**Work order:**
Copy out, word for word, the lines of the records that run from the line containing "[408, 76, 464, 104] [417, 79, 437, 104]" through the line containing "[92, 228, 204, 301] [24, 196, 247, 330]", including both of those lines.

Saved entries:
....................

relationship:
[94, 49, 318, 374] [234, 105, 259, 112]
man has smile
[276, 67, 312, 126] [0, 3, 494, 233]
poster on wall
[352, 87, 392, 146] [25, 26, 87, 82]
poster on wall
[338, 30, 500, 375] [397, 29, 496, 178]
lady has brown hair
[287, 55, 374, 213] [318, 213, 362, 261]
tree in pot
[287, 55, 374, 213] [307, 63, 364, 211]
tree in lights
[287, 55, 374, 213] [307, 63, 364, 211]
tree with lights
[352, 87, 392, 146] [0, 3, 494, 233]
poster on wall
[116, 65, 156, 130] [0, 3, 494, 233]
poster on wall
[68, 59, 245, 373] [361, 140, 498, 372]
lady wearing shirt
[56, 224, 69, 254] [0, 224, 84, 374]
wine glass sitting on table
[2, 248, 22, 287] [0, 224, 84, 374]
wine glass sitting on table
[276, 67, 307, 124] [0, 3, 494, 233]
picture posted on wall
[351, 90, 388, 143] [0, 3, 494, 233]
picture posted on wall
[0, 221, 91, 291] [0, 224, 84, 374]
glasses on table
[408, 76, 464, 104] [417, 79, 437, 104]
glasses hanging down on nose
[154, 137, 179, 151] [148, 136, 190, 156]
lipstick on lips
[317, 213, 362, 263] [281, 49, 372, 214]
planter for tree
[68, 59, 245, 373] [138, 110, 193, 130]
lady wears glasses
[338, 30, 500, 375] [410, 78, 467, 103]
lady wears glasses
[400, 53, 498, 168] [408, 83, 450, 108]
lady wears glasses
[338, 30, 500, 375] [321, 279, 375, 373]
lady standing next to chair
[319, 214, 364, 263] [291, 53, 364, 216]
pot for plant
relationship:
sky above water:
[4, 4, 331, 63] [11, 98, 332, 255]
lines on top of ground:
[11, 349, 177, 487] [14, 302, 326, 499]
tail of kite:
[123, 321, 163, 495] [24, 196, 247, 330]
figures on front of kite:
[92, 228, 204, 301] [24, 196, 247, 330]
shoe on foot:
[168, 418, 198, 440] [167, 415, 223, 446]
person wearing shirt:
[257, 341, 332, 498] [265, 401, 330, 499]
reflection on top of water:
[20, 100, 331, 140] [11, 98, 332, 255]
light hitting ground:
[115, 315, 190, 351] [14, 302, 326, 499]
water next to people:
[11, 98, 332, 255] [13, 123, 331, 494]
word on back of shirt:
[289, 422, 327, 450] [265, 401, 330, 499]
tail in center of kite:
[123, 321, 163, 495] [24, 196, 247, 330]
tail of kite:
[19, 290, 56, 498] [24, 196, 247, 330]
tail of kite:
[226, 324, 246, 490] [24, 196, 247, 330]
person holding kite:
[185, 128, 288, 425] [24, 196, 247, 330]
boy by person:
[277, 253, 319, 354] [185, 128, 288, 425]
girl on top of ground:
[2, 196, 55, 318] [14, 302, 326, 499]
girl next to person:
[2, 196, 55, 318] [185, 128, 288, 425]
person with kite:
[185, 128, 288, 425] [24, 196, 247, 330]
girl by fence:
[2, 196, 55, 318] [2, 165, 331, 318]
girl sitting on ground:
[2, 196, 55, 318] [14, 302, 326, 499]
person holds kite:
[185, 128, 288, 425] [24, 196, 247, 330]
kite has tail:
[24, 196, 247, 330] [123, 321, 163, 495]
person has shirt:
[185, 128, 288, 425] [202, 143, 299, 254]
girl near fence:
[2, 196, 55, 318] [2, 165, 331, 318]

....................

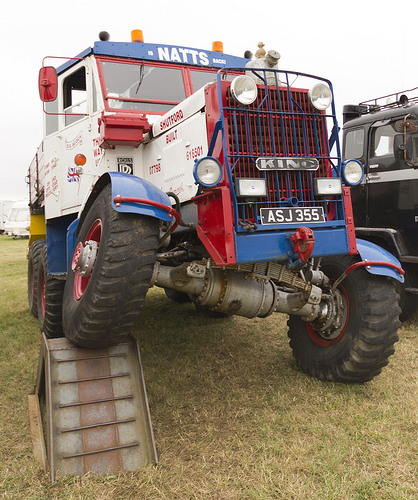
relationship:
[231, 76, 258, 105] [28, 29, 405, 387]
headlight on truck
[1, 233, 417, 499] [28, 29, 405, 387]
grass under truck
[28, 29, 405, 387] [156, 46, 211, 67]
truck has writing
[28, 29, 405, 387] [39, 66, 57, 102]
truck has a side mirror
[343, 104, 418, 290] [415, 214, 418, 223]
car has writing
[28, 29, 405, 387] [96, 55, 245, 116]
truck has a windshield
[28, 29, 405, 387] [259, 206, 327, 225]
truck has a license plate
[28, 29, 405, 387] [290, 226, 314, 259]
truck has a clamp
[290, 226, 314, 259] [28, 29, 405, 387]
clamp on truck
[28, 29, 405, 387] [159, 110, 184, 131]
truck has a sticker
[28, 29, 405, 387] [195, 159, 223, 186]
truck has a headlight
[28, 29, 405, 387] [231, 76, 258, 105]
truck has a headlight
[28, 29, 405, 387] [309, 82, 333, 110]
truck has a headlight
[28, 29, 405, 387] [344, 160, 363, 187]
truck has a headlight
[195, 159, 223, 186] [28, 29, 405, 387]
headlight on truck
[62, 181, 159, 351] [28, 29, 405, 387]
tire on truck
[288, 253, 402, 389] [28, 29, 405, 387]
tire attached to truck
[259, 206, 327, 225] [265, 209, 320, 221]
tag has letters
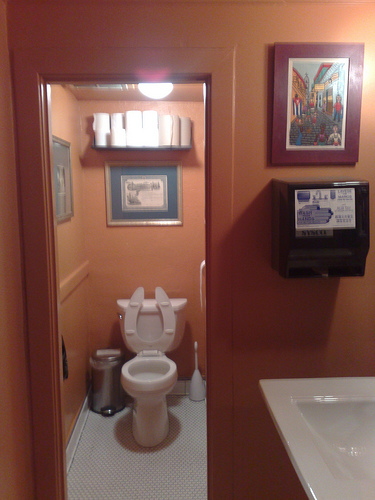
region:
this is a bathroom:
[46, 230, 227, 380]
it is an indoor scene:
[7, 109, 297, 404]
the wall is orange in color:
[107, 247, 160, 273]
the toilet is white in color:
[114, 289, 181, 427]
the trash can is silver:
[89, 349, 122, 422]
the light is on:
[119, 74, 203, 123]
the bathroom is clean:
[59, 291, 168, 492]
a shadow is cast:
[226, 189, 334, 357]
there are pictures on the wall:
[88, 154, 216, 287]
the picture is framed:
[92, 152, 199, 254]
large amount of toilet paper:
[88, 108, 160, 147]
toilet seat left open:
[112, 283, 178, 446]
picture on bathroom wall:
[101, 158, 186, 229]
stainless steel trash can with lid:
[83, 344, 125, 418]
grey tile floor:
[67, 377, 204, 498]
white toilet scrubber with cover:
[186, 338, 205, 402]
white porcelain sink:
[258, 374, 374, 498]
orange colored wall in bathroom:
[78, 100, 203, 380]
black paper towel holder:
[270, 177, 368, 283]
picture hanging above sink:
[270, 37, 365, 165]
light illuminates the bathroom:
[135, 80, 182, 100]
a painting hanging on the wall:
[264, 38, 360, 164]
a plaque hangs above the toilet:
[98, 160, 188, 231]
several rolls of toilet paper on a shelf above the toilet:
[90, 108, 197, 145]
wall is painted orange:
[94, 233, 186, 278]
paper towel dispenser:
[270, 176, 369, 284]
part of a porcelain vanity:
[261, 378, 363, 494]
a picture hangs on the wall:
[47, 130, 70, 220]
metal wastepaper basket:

....................

**Finished task:**
[408, 76, 464, 104] [417, 79, 437, 104]
glasses hanging down on nose
[154, 137, 179, 151] [148, 136, 190, 156]
lipstick on lips
[317, 213, 362, 263] [281, 49, 372, 214]
planter for tree
[68, 59, 245, 373] [138, 110, 193, 130]
lady wears glasses
[338, 30, 500, 375] [410, 78, 467, 103]
lady wears glasses
[400, 53, 498, 168] [408, 83, 450, 108]
lady wears glasses
[338, 30, 500, 375] [321, 279, 375, 373]
lady standing next to chair
[319, 214, 364, 263] [291, 53, 364, 216]
pot for plant
relationship:
sky above water:
[4, 4, 331, 63] [11, 98, 332, 255]
lines on top of ground:
[11, 349, 177, 487] [14, 302, 326, 499]
tail of kite:
[123, 321, 163, 495] [24, 196, 247, 330]
figures on front of kite:
[92, 228, 204, 301] [24, 196, 247, 330]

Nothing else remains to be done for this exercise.